Text block

========

So advantage Bangladesh. The fact that they were able to quickly score against the new ball has in all likelihood put them in the driving seat to win this Test. Despite Ansari getting rid of Mahmudullah at stumps, England will need a number of quick wickets in the morning to give them any hope of winning the game, as I feel that anything above 220 on this pitch is likely to be too much. Whereas England tried to be positive against the new ball and got out, Tamim in particular, showed why it is such a pity that we don’t get to see him bat more in Test matches. There is a skill in taking on the opposition opening bowlers on a pitch that as an understatement, is conducive to spin and whilst he may have only made 40 odd in this innings, what he did do was wrestle any momentum away from England.
To be fair to the England team, that we even got past the Bangladesh 1st innings is an achievement in itself. With the team hovering on the wrong end of another bating collapse at 144-8, Woakes and Rashid showed the top order how it’s done by producing a partnership with a lot of guts and no little skill to get England to what we hoped was a priceless first innings lead. The fact that Rashid, despite batting quite beautifully, was still the target of a number of MSM snipes clearly shows there is still very much an agenda:
Now it’s fair to say that Rashid hasn’t come on as we hoped he would have, he can bowl brilliant wicket taking deliveries but amongst those, he is likely to bowl some dross and half trackers along the way; however we’re not exactly enamored in the spin bowling department at the moment, so the criticism that has been aimed at him during his Test career so far is far from helpful. One can only look back at this piece of gold, from our favourite ex-Chief Cricket Correspondent to work out that Adil Rashid is not likely to be getting a seat at the Alastair Cook table anytime soon:
“Rashid, though, is sailing close to the wind with his club and career: there are sceptics about, some with a greater depth of knowledge than most, and his card has been marked.”
Of course having a captain that accepts that he will go for runs but take wickets if you give him the support and field that he needs would be nice. Unfortunately the ‘bowl dry’ mentality of past eras still is at the forefront of English cricket’s mindset. The fact that he came on so late for a bowl in the 2nd innings today shows quite clearly that Cook has either no faith in him or simply has no idea how to utilize him.
As for the batting, it was the same old story. The top order has failed more times than a Southeastern train at rush hour and yet again it was the lower order that tried to dig them out of a hole. Gary Ballance is the man getting the most heat from our beloved national press at the moment, and on this occasion I can’t really disagree with the MSM here, as his technique against all forms of bowling looks all over the place. I was surprised they picked him for the subcontinent tour as he looked all at sea against an admittedly world class spinner in Yasir Shah in England over the summer. However the fact the Ballance keeps failing with the bat nicely takes the heat away from another batsman who has struggled for form over an even longer period. 4 tons in the last 42 Tests is a pretty damning statistic for any batsman who is proclaimed to be world class, and you could guarantee that if this was for example Ian Bell, the MSM would be queuing up to demand that he is dropped; however this is not Ian Bell, this is captain fantastic and I have yet to see even a murmur questioning Alastair Cook’s form. The thing with Cook is that unless he is contributing with the bat, then he isn’t contributing at all. His captaincy is a mixture of conservatism combined with an inherent streak of stubbornness and inflexibility. Unless England are able to get a first innings lead and then squeeze the opposition, he seems completely lost. There is no plan B apart from hoping that Stokes, Anderson or Broad suddenly deliver a world-class spell out of nowhere. I’ve occasionally commented that the Investec Zebra would be more proactive in the field and certainly in conditions that don’t favour our seam attack, this seems like a fairer and fairer reflection of Cook’s tenure. A funky Captain he is not.

========

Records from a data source
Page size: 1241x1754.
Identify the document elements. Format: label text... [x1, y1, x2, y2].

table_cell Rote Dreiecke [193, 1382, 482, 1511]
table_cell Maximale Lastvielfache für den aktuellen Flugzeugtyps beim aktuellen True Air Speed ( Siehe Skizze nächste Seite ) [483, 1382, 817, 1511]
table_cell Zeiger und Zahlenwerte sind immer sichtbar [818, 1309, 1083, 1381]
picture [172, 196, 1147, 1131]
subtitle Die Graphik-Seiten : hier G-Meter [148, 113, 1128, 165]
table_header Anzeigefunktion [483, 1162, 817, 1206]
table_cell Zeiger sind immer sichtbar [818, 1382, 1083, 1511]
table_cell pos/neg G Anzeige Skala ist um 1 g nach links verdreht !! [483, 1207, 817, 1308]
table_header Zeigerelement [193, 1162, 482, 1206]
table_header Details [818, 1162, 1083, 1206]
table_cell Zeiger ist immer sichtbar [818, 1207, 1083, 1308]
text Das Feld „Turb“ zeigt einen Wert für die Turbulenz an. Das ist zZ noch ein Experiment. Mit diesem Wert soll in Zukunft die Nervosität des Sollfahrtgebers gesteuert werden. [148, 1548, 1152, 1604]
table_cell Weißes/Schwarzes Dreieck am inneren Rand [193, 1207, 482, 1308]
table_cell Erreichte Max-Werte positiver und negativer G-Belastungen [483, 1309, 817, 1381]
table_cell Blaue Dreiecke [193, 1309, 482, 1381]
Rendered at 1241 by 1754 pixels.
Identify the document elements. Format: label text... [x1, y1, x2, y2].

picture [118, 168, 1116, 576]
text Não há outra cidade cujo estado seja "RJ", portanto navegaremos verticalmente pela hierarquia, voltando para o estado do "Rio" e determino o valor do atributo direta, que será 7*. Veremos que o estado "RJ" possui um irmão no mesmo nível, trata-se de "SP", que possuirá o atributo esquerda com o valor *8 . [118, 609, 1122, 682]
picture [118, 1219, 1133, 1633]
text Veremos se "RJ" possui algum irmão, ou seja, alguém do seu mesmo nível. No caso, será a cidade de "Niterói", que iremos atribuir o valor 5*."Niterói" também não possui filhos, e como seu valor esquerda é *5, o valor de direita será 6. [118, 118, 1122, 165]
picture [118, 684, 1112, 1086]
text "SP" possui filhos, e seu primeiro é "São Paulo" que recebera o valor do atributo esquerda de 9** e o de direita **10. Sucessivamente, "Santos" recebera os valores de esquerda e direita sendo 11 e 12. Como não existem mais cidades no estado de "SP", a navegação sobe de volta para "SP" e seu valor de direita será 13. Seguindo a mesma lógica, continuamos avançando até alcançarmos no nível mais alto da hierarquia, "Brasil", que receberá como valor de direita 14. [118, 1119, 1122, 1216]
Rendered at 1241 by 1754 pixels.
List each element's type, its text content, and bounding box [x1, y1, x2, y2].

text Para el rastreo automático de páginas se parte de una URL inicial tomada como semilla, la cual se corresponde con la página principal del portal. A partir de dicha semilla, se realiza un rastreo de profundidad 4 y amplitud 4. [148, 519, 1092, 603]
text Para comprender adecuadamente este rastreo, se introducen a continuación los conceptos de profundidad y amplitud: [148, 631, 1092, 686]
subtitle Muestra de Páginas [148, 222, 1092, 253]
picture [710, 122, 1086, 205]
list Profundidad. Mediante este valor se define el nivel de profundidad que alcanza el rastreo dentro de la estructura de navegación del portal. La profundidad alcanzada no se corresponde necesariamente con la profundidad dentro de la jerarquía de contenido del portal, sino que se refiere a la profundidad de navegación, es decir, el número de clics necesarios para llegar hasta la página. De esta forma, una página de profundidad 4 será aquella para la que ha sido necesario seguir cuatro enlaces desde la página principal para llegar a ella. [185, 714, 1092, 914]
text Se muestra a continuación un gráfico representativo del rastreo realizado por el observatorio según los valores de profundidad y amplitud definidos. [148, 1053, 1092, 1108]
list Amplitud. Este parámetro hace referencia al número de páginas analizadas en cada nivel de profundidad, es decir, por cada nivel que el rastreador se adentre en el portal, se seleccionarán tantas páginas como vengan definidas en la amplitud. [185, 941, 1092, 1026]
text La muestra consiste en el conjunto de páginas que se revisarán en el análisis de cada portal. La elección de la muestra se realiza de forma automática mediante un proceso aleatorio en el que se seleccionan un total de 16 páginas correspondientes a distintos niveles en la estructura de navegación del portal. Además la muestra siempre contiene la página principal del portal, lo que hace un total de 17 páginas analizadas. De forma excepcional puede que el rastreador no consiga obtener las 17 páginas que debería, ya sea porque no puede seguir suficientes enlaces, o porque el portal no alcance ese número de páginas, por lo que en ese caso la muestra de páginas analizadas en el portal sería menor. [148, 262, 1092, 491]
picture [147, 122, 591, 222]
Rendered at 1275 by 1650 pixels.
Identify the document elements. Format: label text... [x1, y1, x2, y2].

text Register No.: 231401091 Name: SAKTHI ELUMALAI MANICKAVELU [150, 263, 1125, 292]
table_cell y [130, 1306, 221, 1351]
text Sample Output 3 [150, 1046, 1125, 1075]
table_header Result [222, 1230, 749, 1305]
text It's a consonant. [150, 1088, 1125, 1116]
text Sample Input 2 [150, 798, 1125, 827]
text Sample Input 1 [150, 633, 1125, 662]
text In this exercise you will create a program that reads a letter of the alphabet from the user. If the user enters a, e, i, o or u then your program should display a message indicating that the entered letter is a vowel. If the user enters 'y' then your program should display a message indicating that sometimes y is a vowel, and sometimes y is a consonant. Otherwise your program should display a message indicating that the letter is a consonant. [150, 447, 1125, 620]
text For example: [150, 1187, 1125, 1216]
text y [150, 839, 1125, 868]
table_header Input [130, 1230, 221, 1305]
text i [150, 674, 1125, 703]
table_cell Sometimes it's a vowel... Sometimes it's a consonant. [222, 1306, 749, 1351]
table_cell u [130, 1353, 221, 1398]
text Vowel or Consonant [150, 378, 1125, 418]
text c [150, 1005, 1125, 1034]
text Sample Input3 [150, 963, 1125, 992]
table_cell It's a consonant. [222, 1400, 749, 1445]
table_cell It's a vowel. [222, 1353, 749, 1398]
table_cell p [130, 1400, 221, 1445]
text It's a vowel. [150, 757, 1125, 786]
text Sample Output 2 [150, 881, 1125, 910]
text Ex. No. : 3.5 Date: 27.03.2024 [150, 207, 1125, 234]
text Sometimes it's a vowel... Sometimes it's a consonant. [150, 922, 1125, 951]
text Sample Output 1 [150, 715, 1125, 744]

========

Tasks to perform
1. According to the cricket commentary, how many Test centuries has Alastair Cook made in his last 42 Tests?
2. Translate this sentence from the cricket commentary into Spanish: "The thing with Cook is that unless he is contributing with the bat, then he isn't contributing at all."
3. Take the cricket commentary further, starting after its final sentence.

Task answers
1. Four.

2. Lo que pasa con Cook es que, a menos que contribuya con el bate, no contribuye en absoluto.

3.
Of course, many will counter this argument by pointing out the number of runs that Cook has scored over the course of his England career and he does indeed have an impressive record; however the Cook of pre-2010 and the Cook of post 2010 are two completely different animals. He has been worked out by opposition bowlers, they know where to bowl at him and how to keep the pressure on him, there simply is no fear from the opposition side when he comes out to bat. The MSM will continue to laud him as the great new hope, the leader of our group of up and coming band of warriors and there is absolutely no chance that he will dropped until after the next Ashes series (and even then it is likely to be a polite ask as to whether he would care to step aside); however Cook to most unbiased observers, seems to be slightly lucky that we simply have no other options at the top of the order. It all reminds me of Mark Taylor when he was coming to the end of his career (except Taylor was a better captain), a very good player once, but one that was struggling to justify a place in the team on his batting alone.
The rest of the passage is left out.